Although venous resections during pancreatectomy are currently a standard treatment, the feasibility of arterial resection is heavily discussed, yet vascular resections in general are not always necessary in resected patients with LAPC following NAT (18–80.8%). Arterial resections represent up to 35% of the resected cases and about 60% of these had histologic arterial infiltration. That is because it is not possible to differentiate viable tumor and post-treatment fibrosis after FOLFIRINOX using the radiological investigations after FOLFIRINOX. A study by Ferrone et al. [68] showed that despite of unresectability according to radiological imaging, tumor removal without tumoral involvement of the resection margin and with significantly improved prognosis was possible in 92% of patients [68]. Radiological tumor regression, according to the RECIST criteria, after NAT for PDCA is noted in about 11%, while the stable disease in reported in 83% of them. Therefore, radiological re-assessment after NAT is not useful to describe the possibility of resection. Frequently, following NAT, separation of the arteries from the surrounding tissue, without the necessity for resection, is observed [67].

Current NAT is not related to the problem of local recurrence, controlling the distant recurrence but is the problem, because it is significantly more frequently noted.
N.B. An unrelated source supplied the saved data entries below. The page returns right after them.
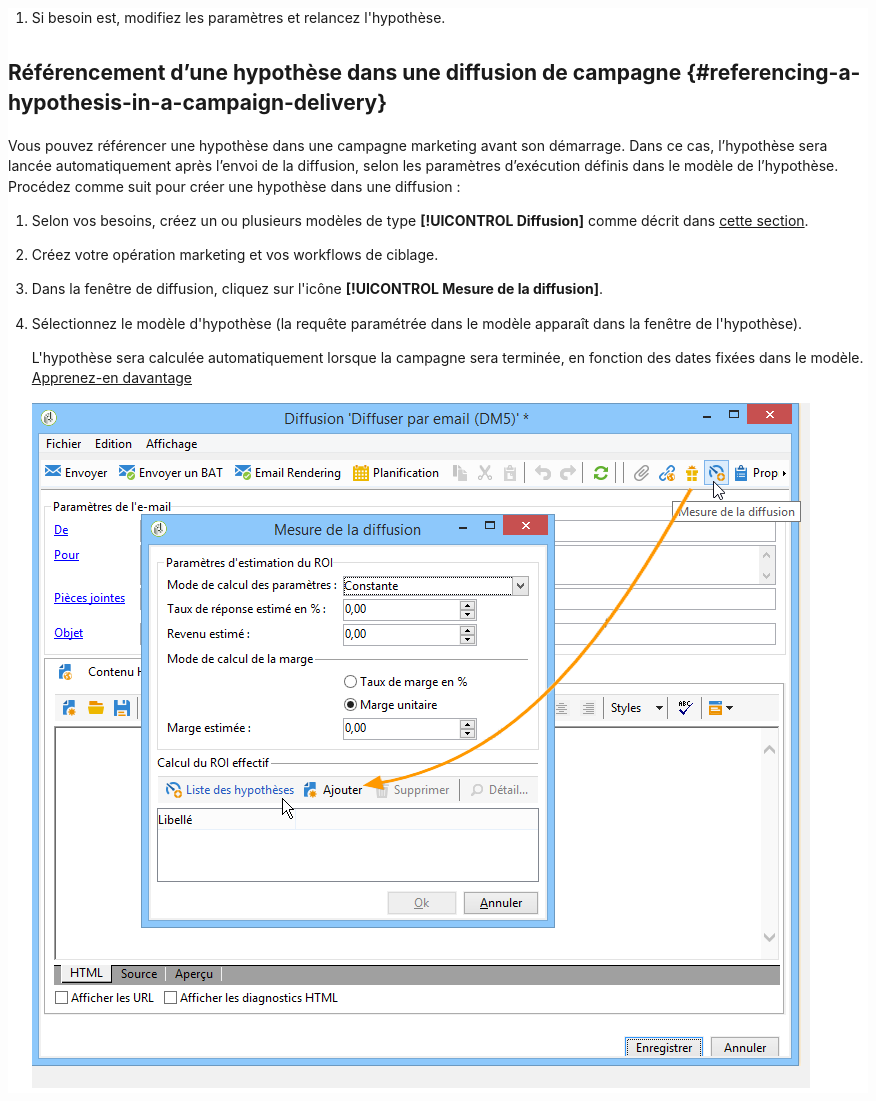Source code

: 1. Si besoin est, modifiez les paramètres et relancez l&#39;hypothèse.

## Référencement d’une hypothèse dans une diffusion de campagne {#referencing-a-hypothesis-in-a-campaign-delivery}

Vous pouvez référencer une hypothèse dans une campagne marketing avant son démarrage. Dans ce cas, l’hypothèse sera lancée automatiquement après l’envoi de la diffusion, selon les paramètres d’exécution définis dans le modèle de l’hypothèse. Procédez comme suit pour créer une hypothèse dans une diffusion :

1. Selon vos besoins, créez un ou plusieurs modèles de type **[!UICONTROL Diffusion]** comme décrit dans [cette section](hypothesis-templates.md#creating-a-hypothesis-model).
1. Créez votre opération marketing et vos workflows de ciblage.
1. Dans la fenêtre de diffusion, cliquez sur l&#39;icône **[!UICONTROL Mesure de la diffusion]**.
1. Sélectionnez le modèle d&#39;hypothèse (la requête paramétrée dans le modèle apparaît dans la fenêtre de l&#39;hypothèse).

   L&#39;hypothèse sera calculée automatiquement lorsque la campagne sera terminée, en fonction des dates fixées dans le modèle. [Apprenez-en davantage](hypothesis-templates.md#hypothesis-template-execution-settings)

   ![](assets/response_hypothesis_instance_creation_008.png)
According to the literature, local recurrence was noted in only 20–24% of patients, and recurrence at distant sites was reported in 73–80% of patients with BRPC/LAPC after resection. Therefore, selection of candidates for resection following NAT having a lower risk of distant recurrence, is the more difficult. Currently, FOLFIRINOX is the chemotherapy that can lead the most patients to resection and shows predicted 5-year survival of 40%. It has been observed that surgery is associated with survival benefit even after using other, more tolerable, combination regimens or after dose reductions of the potent FOLFIRINOX that increases a number of patients who may benefit from multimodality therapy. Factors associated with improved survival have been explored after NAT, and most often they can be found on the final histopathological finding as the degree of tumor regression in response to the cytotoxic drugs. This information is available only after surgery. Therefore, cannot be used as a selection tool before surgery. CA19-9 is the only preoperative factor that so far has been related to survival. Currently, there is no consensus regarding a level which  should be used as the cut-off value when resection should be recommended. Complete normalization or levels <100 have been suggested. Pancreatectomy may be associated with survival benefit for all values of elevated CA19-9 compared to no resection. But the balance between the magnitude of the survival gain and the negative consequences of extended resection is required during making decision [66]. Generally, the expected benefits should outweigh the potential risks associated with a complex operation.